Quali sono i meccanismi che andrebbero introdotti?
Anche qui, bisogna uscire dai luoghi comuni e dagli slogan: la sicurezza zero non esiste […], il tema è mettere in campo un’azione efficace per ridurne le proporzioni. La chiave è sempre la riduzione del danno. E il danno si riduce con controlli, procedure, verifica di quello che le persone fanno.
La garanzia sta nell’assunzione di responsabilità da parte di chi ce l’ha. Tutti gli accessi sono loggati e infatti si è potuto accertare dell’abuso scaturito da un caso marginale e non ritenuto indicativo, ed è stato un po’ come tirare il filo.
Ma lei, che idea si fatto. A che scopo agisce uno spione?
Gli scopi sono i più disparati: dal compiacere l’amico giornalista, all’accertamento di informazioni per screditare una persona, alla semplice curiosità.
Io mi ricordo, quando da giovane funzionario si era agli albori delle prime banche dati, c’erano password di ufficio e sistemi deboli di controllo. E c’era chi per curiosità andava a vedere il vip del momento […]. Non sto sminuendo la negatività. ma credo che la quantità del fenomeno si spieghi anche con la pluralità dei motivi.
La convince la polemica politica sul “più grande scandalo della Repubblica”, orchestrato da precisi mandanti?
[…] Spesso ho sentito queste espressioni enfatiche sul “più grande scandalo”, in attesa del successivo. Ci siamo già dimenticati, solo per fare un esempio […], dello scandalo Telecom-Sismi e svariati filoni conseguenti in cui fu addirittura apposto il Segreto di Stato?
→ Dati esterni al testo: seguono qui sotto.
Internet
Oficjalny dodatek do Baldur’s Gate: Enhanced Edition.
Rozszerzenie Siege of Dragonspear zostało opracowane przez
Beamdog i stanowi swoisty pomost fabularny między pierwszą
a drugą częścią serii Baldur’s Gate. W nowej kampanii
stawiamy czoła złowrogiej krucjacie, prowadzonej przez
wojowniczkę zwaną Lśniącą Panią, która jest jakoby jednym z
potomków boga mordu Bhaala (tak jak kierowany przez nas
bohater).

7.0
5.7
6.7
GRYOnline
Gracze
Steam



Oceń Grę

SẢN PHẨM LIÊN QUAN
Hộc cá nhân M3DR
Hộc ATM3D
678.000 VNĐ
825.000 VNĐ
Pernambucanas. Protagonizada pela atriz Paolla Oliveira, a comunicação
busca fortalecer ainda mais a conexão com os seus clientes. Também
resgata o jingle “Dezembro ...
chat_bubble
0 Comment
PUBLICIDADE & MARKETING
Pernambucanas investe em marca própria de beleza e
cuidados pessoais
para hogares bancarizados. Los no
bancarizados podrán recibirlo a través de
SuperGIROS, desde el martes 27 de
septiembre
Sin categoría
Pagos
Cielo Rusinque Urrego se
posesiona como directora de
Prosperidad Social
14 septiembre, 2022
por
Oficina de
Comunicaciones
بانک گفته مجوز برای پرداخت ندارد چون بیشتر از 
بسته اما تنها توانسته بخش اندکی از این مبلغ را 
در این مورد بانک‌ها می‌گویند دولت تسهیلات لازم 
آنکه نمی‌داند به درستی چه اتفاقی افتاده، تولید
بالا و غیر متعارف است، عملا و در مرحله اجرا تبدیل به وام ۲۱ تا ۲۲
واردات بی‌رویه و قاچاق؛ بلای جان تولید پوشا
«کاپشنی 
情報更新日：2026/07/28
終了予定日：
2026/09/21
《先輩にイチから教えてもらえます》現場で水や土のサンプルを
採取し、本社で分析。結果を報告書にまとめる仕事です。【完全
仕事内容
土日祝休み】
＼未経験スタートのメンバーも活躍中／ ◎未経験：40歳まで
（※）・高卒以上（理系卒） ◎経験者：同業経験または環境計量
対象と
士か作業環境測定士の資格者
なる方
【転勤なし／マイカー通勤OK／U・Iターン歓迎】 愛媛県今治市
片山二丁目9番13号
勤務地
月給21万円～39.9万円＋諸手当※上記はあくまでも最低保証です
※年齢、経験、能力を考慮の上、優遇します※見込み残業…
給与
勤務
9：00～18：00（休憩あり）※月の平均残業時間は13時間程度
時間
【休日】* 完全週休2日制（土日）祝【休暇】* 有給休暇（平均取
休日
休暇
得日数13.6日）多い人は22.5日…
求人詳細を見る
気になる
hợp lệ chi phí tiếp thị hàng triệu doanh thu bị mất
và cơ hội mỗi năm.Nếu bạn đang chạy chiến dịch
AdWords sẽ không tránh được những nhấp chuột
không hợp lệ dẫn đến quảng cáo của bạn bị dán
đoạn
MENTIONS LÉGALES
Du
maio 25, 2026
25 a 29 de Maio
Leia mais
È la classica attitudine a buttarla in politica, strumentalizzando la cosa?
Quantomeno in caciara, e questo attiene a un altro vizio nazionale: il fatto che non abbiamo memoria, e dunque ogni fatto diventa un inedito, […] o al fatto che ce l’abbiamo selettiva, per cui ognuno sottolinea ciò che ritiene.
Mi piacerebbe una discussione più equilibrata e un confronto sulle azioni da mettere in campo affinché queste cose non si verifichino più. Perché quando si verificano, proprio perché minano la democrazia, sono una sconfitta per tutti.